Support Questions

Find answers, ask questions, and share your expertise

Is order really important for hook notifiication?

avatar
Explorer

Hi all,

I've been reading the Atlas code and understanding the Atlas architecture recently. Among them, the choice of Kafka as a message mechanism got my interest.

We know that Kafka is design for order message processing, but is order really important for Hooks to report change?

Thanks,

Eva

1 ACCEPTED SOLUTION

avatar
Super Collaborator

Yes , it is important.

Consider there are 2 events from Hive :

1. Rename an Hive table ( example : employee to employee_personal)

2. Add a column to the renamed Hive table. ( add address field to employee_personal)

When Atlas Hive hook is configured , messages are sent for the above 2 events.

Say , If message #2 is received first by Atlas first , employee_personal is not yet known to Atlas. Hence Atlas creates employee_personal hive_table entity with address field column + other columns.

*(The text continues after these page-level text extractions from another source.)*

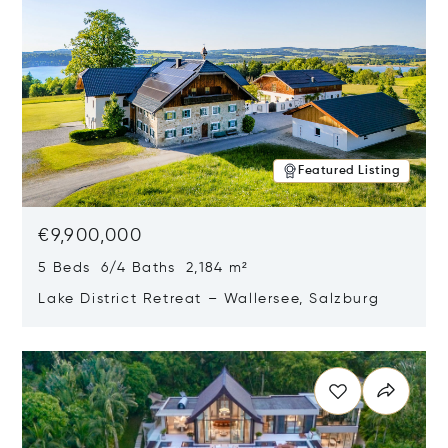
Featured Listing
€9,900,000
5 Beds 6/4 Baths 2,184 m²
Lake District Retreat – Wallersee, Salzburg
Opens in new window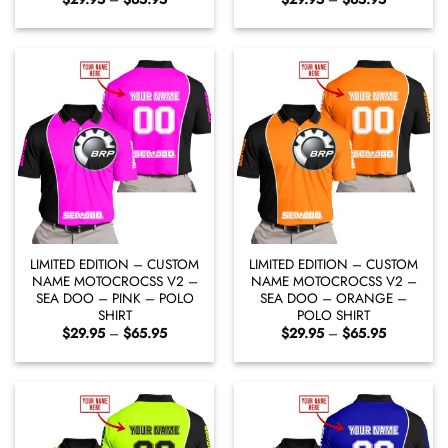
range:
range:
$29.95
$29.95
through
through
$65.95
$65.95
LIMITED EDITION – CUSTOM
LIMITED EDITION – CUSTOM
NAME MOTOCROCSS V2 –
NAME MOTOCROCSS V2 –
SEA DOO – PINK – POLO
SEA DOO – ORANGE –
SHIRT
POLO SHIRT
Price
Price
$
29.95
–
$
65.95
$
29.95
–
$
65.95
range:
range:
$29.95
$29.95
through
through
$65.95
$65.95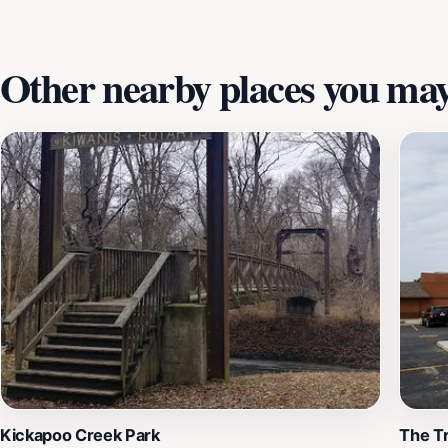
you are an avid history lover or simply looking for an enri
leave you with a greater appreciation for Lincoln's contrib
Other nearby places you may 
Kickapoo Creek Park
The T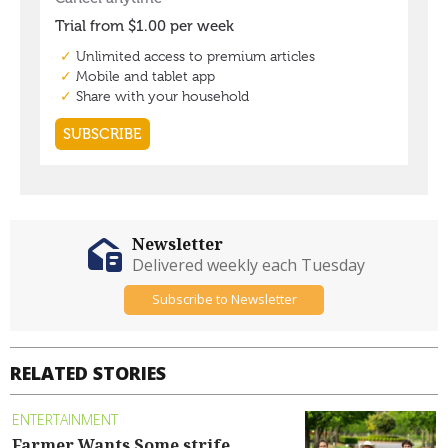
Newsletter
Delivered weekly each Tuesday
Subscribe to Newsletter
RELATED STORIES
ENTERTAINMENT
Farmer Wants Some strife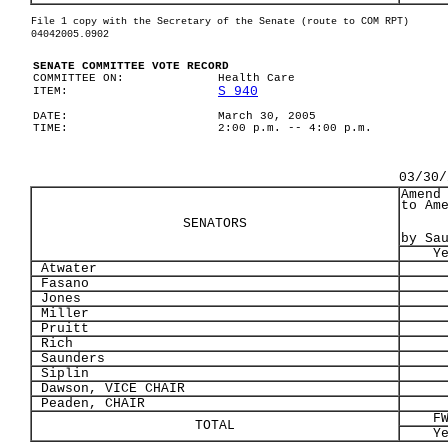
File 1 copy with the Secretary of the Senate (route to COM RPT)
04042005.0902
SENATE COMMITTEE VOTE RECORD
COMMITTEE ON:
Health Care
S 940
ITEM:
DATE:
March 30, 2005
TIME:
2:00 p.m. -- 4:00 p.m.
03/30/
Amend
to Am
SENATORS
by Sa
Y
Atwater
Fasano
Jones
Miller
Pruitt
Rich
Saunders
Siplin
Dawson, VICE CHAIR
Peaden, CHAIR
F
TOTAL
Y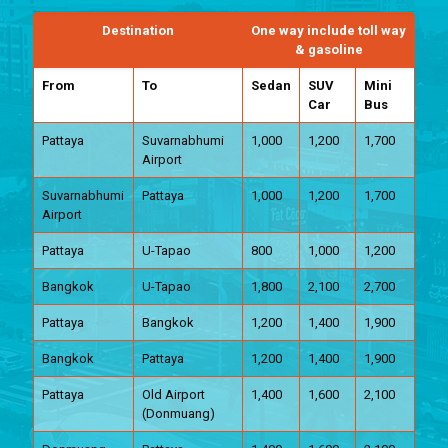
Destination
One way include toll way
& gasoline
From
To
Sedan
SUV
Mini
Car
Bus
Pattaya
Suvarnabhumi
1,000
1,200
1,700
Airport
Suvarnabhumi
Pattaya
1,000
1,200
1,700
Airport
Pattaya
U-Tapao
800
1,000
1,200
Bangkok
U-Tapao
1,800
2,100
2,700
Pattaya
Bangkok
1,200
1,400
1,900
Bangkok
Pattaya
1,200
1,400
1,900
Pattaya
Old Airport
1,400
1,600
2,100
(Donmuang)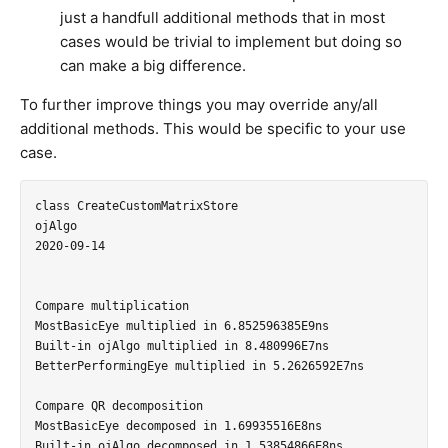
just a handfull additional methods that in most
cases would be trivial to implement but doing so
can make a big difference.
To further improve things you may override any/all
additional methods. This would be specific to your use
case.
class CreateCustomMatrixStore

ojAlgo

2020-09-14

Compare multiplication

MostBasicEye multiplied in 6.852596385E9ns

Built-in ojAlgo multiplied in 8.480996E7ns

BetterPerformingEye multiplied in 5.2626592E7ns

Compare QR decomposition

MostBasicEye decomposed in 1.69935516E8ns

Built-in ojAlgo decomposed in 1.53854866E8ns
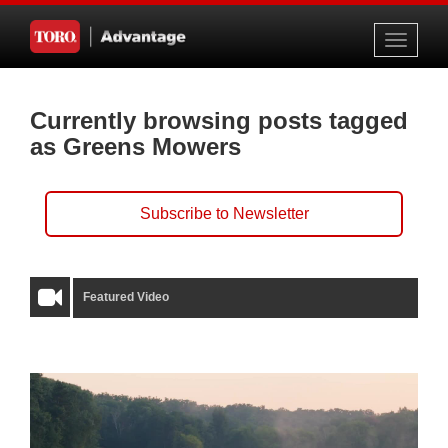
Toggle
navigati
Currently browsing posts tagged
as Greens Mowers
Subscribe to Newsletter
Featured Video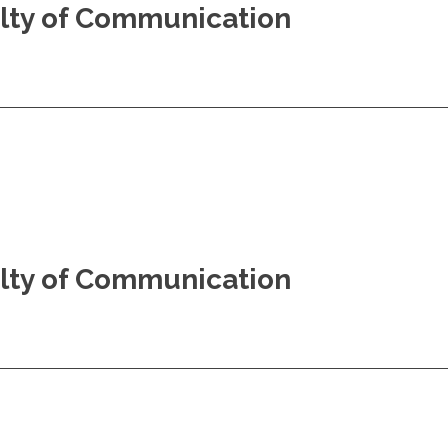
culty of Communication
culty of Communication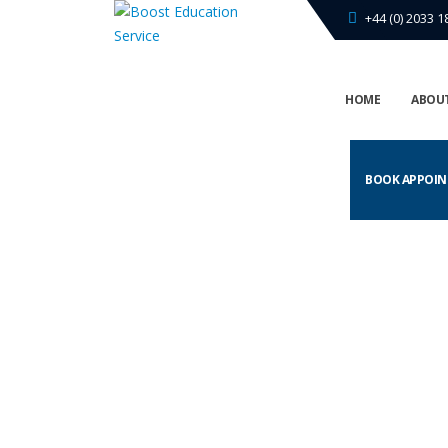
+44 (0) 2033 1
HOME
ABOUT
BOOK APPOI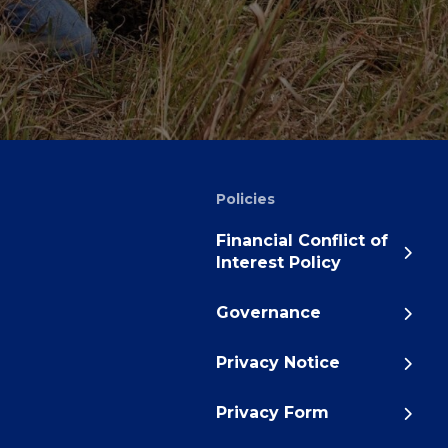
Policies
Financial Conflict of
Interest Policy
Governance
Privacy Notice
Privacy Form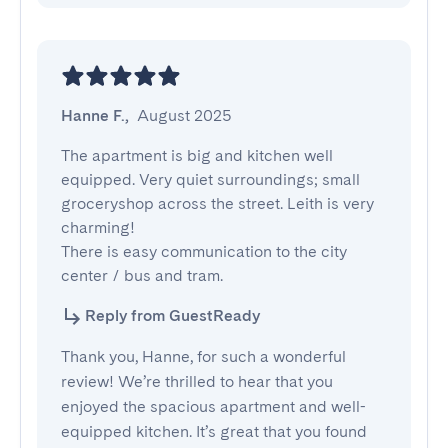
Hanne F.
,
August 2025
The apartment is big and kitchen well 
equipped. Very quiet surroundings; small 
groceryshop across the street. Leith is very 
charming!

There is easy communication to the city 
center / bus and tram.
Reply from GuestReady
Thank you, Hanne, for such a wonderful
review! We’re thrilled to hear that you
enjoyed the spacious apartment and well-
equipped kitchen. It’s great that you found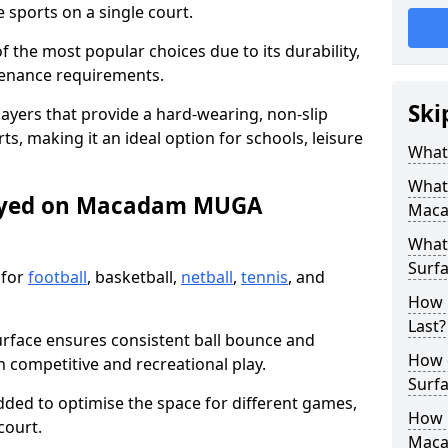
sports on a single court.
the most popular choices due to its durability,
tenance requirements.
Ski
ayers that provide a hard-wearing, non-slip
ts, making it an ideal option for schools, leisure
What
What
layed on Macadam MUGA
Maca
What
Surfa
 for
football
, basketball,
netball
,
tennis
, and
How 
Last?
urface ensures consistent ball bounce and
How 
th competitive and recreational play.
Surfa
dded to optimise the space for different games,
How L
court.
Mac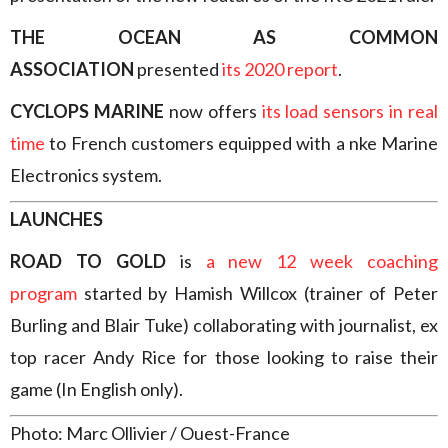
THE OCEAN AS COMMON
ASSOCIATION
presented
its 2020 report
.
CYCLOPS MARINE
now offers
its load sensors in real
time
to French customers equipped with a nke Marine
Electronics system.
LAUNCHES
ROAD TO GOLD
is
a new 12 week coaching
program
started by Hamish Willcox (trainer of Peter
Burling and Blair Tuke) collaborating with journalist, ex
top racer Andy Rice for those looking to raise their
game (In English only).
Photo: Marc Ollivier / Ouest-France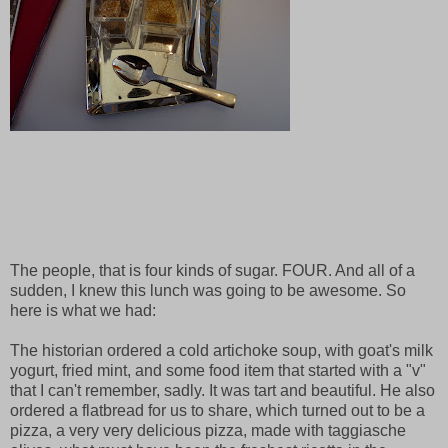
The people, that is four kinds of sugar. FOUR. And all of a
sudden, I knew this lunch was going to be awesome. So
here is what we had:
The historian ordered a cold artichoke soup, with goat's milk
yogurt, fried mint, and some food item that started with a "v"
that I can't remember, sadly. It was tart and beautiful. He also
ordered a flatbread for us to share, which turned out to be a
pizza, a very very delicious pizza, made with taggiasche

then , when message #1 is received , Atlas renames existing employee hive_table entity to employee_personal .

Now , there are 2 employee_personal entities in Atlas, whereas in Hive , there is only 1 employee_personal table

Hence , order is *very* important for Atlas being a Governance and Metadata management framework!

View solution in original post

3 REPLIES 3

avatar
Super Collaborator

Yes , it is important.

Consider there are 2 events from Hive :

1. Rename an Hive table ( example : employee to employee_personal)

2. Add a column to the renamed Hive table. ( add address field to employee_personal)

When Atlas Hive hook is configured , messages are sent for the above 2 events.

Say , If message #2 is received first by Atlas first , employee_personal is not yet known to Atlas. Hence Atlas creates employee_personal hive_table entity with address field column + other columns.

then , when message #1 is received , Atlas renames existing employee hive_table entity to employee_personal .

Now , there are 2 employee_personal entities in Atlas, whereas in Hive , there is only 1 employee_personal table

Hence , order is *very* important for Atlas being a Governance and Metadata management framework!

avatar
Explorer

Thank you very much Sharmadha!

But I still have one puzzle regarding to the order, take the example you presented:

1. say message#1 is sent but not processed yet.

2. when action#2 is taken, hook will consider employee_personal is not yet known to Atlas

3. in this case the entities contained in message#2 will have a new entity about this table, will that also result in 2 employee_personal entities in Atlas?

Thanks,

Eva

avatar
Super Collaborator

Eva Xiao , Messages are processed in the order they are received by Atlas.

If message#1 has any error , only then message#2 is processed and action#3 specified by you can happen.